• DESCRIPTION OF THE TASK: Reproduce every row below character for character, leaving out the pictures.

RECORDS PROVIDED START

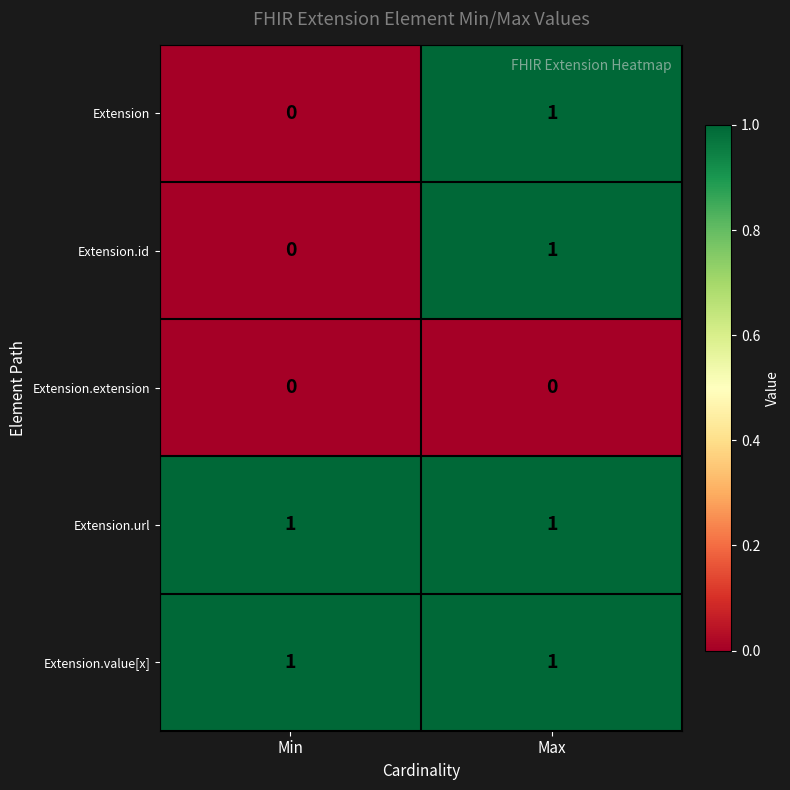

Reading left to right, list all the values displayed in this chart.

Extension: Min=0	Max=1
Extension.id: Min=0	Max=1
Extension.extension: Min=0	Max=0
Extension.url: Min=1	Max=1
Extension.value[x]: Min=1	Max=1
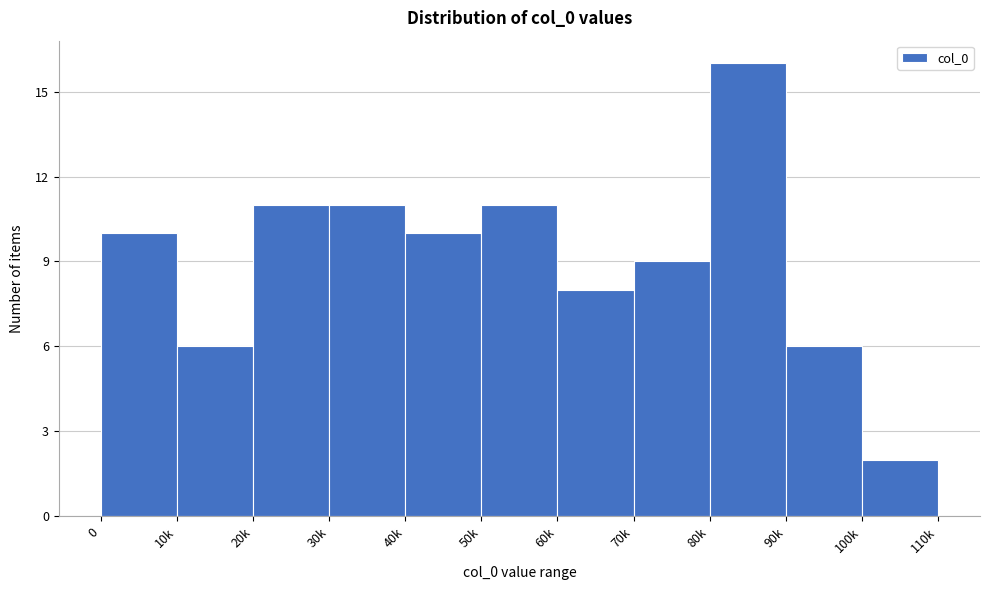

Reading left to right, extract all data points from this chart.

0=10	10k=6	20k=11	30k=11	40k=10	50k=11	60k=8	70k=9	80k=16	90k=6	100k=2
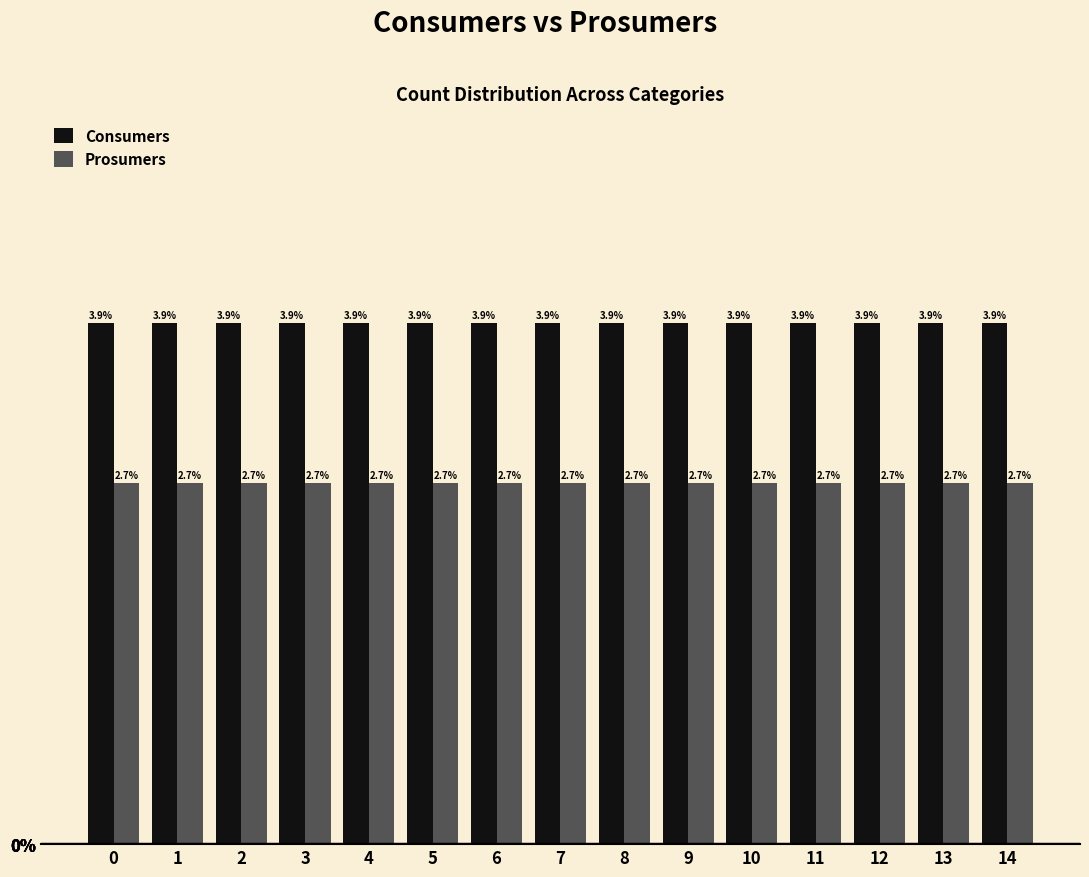

List the series in order of their overall mean, lowest first.

Prosumers, Consumers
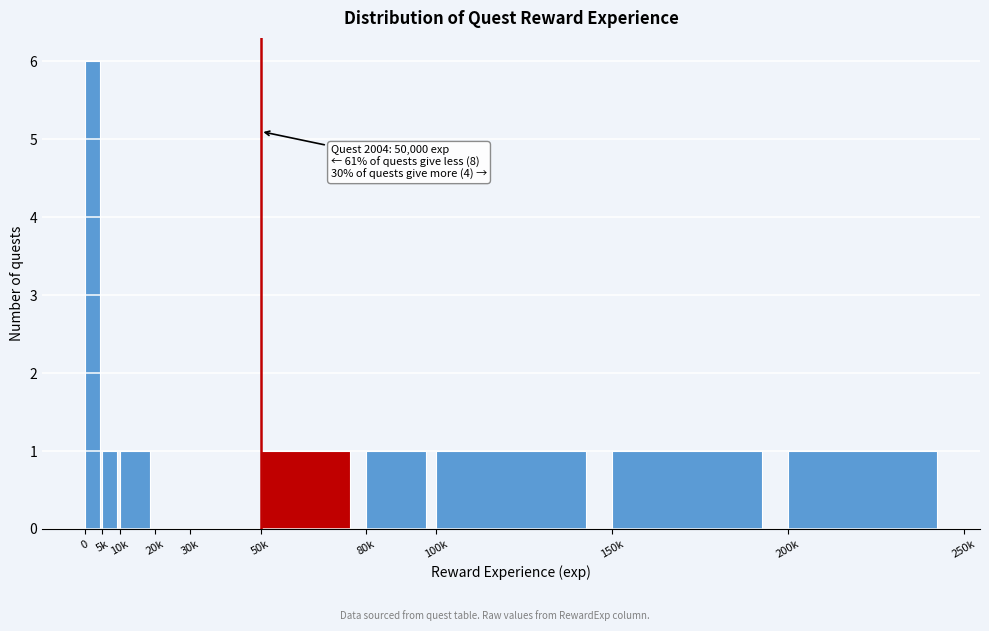

Reading left to right, extract all data points from this chart.

0=6	5k=1	10k=1	20k=0	30k=0	50k=1	80k=1	100k=1	150k=1	200k=1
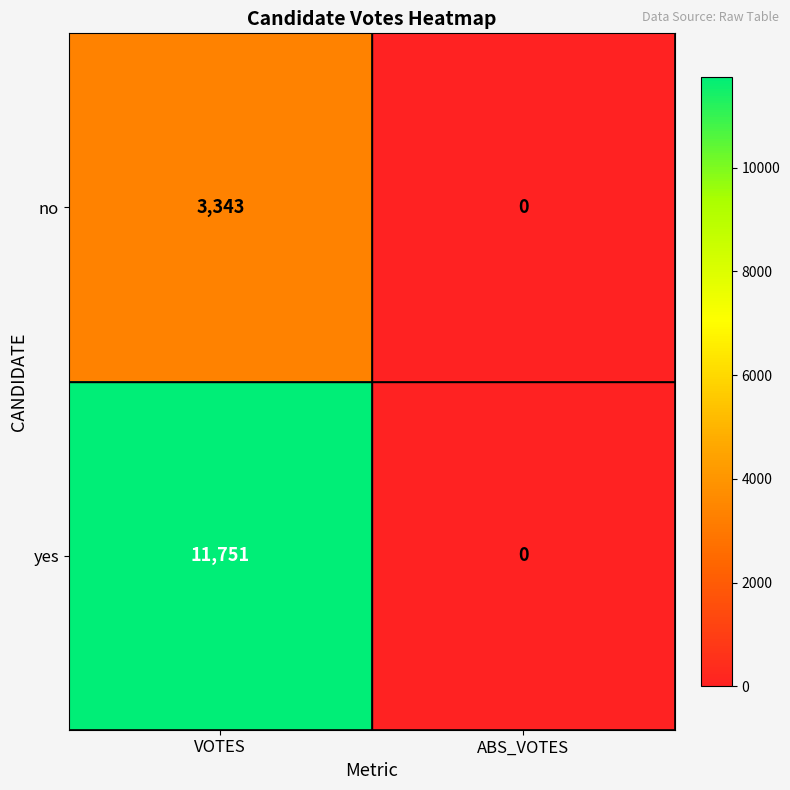

The no series shows -1605 at ABS_VOTES. True or false?

False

RECORDS PROVIDED END

• ANSWER TO THIS EXERCISE:
Reading left to right, list all the values displayed in this chart.

Extension: Min=0	Max=1
Extension.id: Min=0	Max=1
Extension.extension: Min=0	Max=0
Extension.url: Min=1	Max=1
Extension.value[x]: Min=1	Max=1

Reading left to right, extract all data points from this chart.

0=10	10k=6	20k=11	30k=11	40k=10	50k=11	60k=8	70k=9	80k=16	90k=6	100k=2

List the series in order of their overall mean, lowest first.

Prosumers, Consumers

Reading left to right, extract all data points from this chart.

0=6	5k=1	10k=1	20k=0	30k=0	50k=1	80k=1	100k=1	150k=1	200k=1

The no series shows -1605 at ABS_VOTES. True or false?

False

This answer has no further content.